** start **

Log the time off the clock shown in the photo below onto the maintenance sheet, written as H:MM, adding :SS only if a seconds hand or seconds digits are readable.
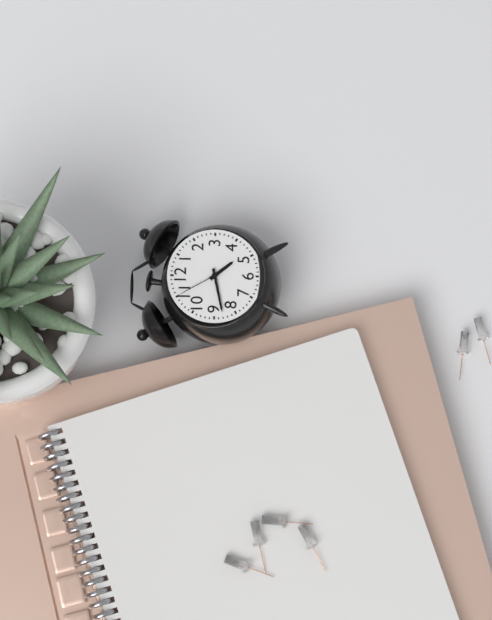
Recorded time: 4:43:55
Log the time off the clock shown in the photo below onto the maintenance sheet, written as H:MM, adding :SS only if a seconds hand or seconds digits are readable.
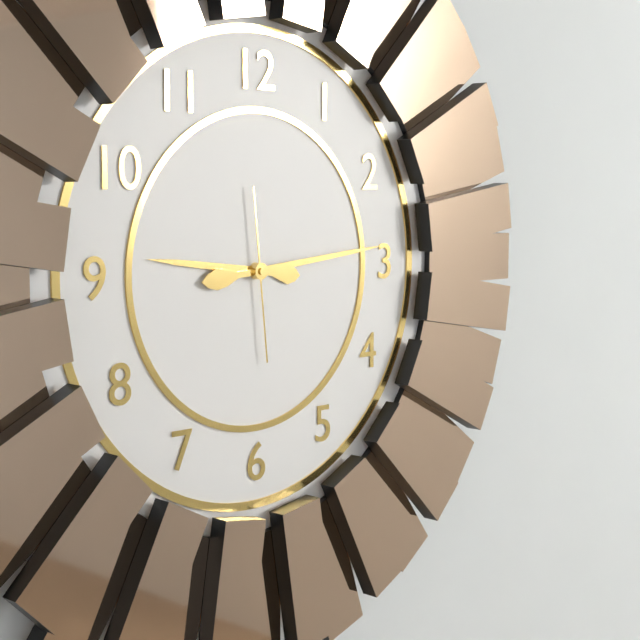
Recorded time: 9:14:29
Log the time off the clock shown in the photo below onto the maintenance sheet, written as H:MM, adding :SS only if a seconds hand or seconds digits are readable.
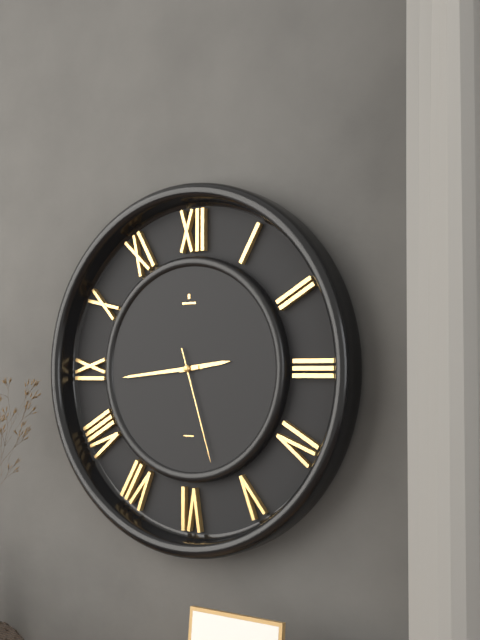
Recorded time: 2:44:27
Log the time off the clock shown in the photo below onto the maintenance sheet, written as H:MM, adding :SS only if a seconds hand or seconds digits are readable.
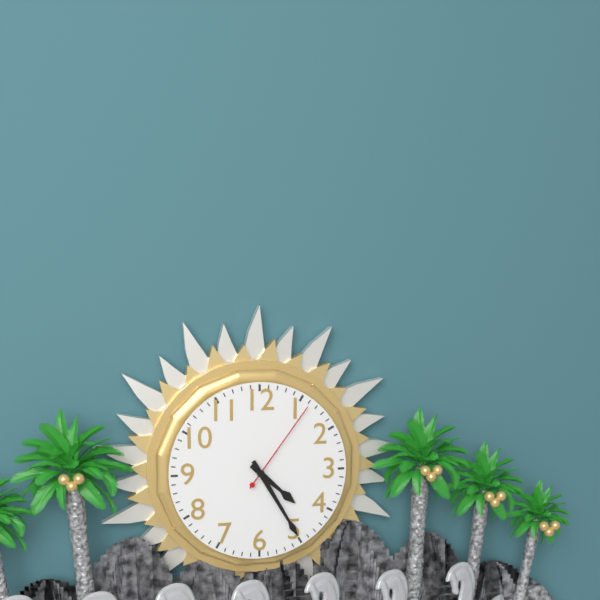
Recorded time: 4:25:06
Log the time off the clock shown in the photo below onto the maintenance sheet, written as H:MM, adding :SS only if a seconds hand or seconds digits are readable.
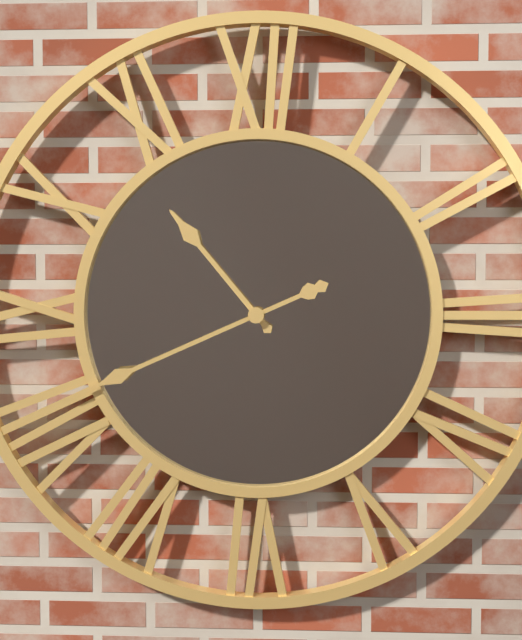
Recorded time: 10:41
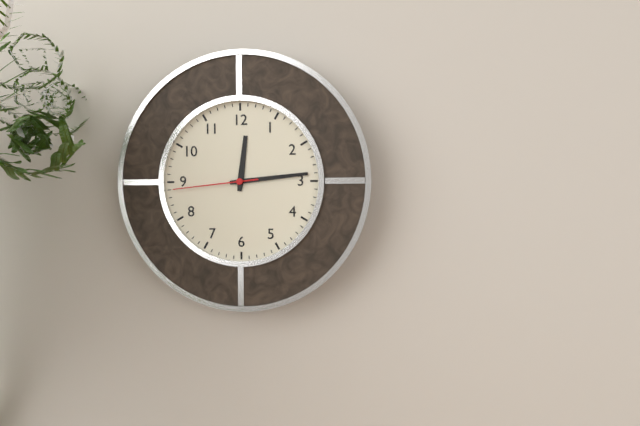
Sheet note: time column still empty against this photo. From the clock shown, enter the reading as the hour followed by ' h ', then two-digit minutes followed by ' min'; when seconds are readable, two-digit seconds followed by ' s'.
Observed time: 12 h 14 min 44 s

** end **

__GIVEN INSTRUCTION__: Copy out the rows above, starting with the first line and stopping after the line that has "Recorded time: 4:43:55". Leave out the pictures.

__SOLUTION TO THE EXERCISE__:
Log the time off the clock shown in the photo below onto the maintenance sheet, written as H:MM, adding :SS only if a seconds hand or seconds digits are readable.
Recorded time: 4:43:55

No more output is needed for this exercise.